Task details:
Leaving out the pictures, write the following records exactly as they read.

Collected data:
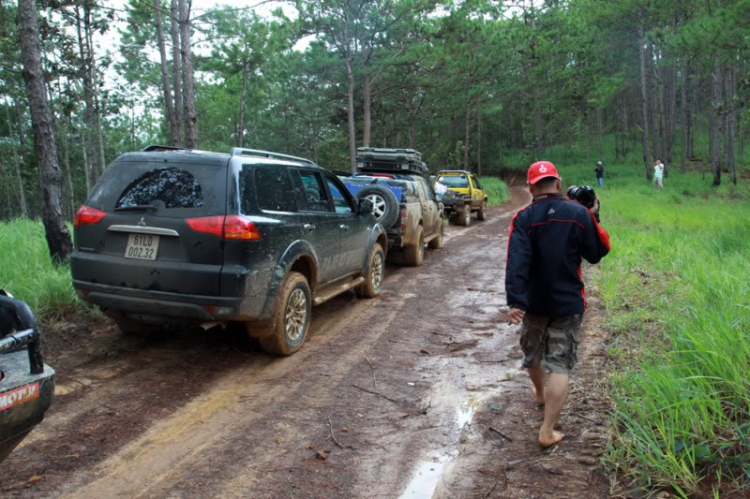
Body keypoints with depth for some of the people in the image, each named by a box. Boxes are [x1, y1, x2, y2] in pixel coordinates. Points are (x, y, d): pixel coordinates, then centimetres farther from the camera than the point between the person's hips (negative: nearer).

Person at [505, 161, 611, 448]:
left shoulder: (523, 219, -11)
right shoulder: (579, 214, -8)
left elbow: (516, 262, -22)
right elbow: (597, 253, -1)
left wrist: (514, 301, -28)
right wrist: (592, 219, 9)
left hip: (533, 302, 1)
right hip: (568, 303, -1)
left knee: (533, 351, 25)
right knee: (559, 364, 3)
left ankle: (540, 393, 52)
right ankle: (547, 432, 0)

Answer box:
Body keypoints with depth for some of the people in the image, each named by a box. Boxes are [x1, y1, x2, y2] in pixel coordinates. Points are (x, y, d): pixel coordinates, then centimetres farther from the camera than the point between the person's hips (negative: nearer).

Person at [505, 161, 611, 448]:
left shoulder: (523, 219, -11)
right shoulder: (579, 214, -8)
left elbow: (516, 262, -22)
right elbow: (597, 253, -1)
left wrist: (514, 301, -28)
right wrist: (592, 219, 9)
left hip: (533, 302, 1)
right hip: (568, 303, -1)
left knee: (533, 351, 25)
right knee: (559, 364, 3)
left ankle: (540, 393, 52)
right ankle: (547, 432, 0)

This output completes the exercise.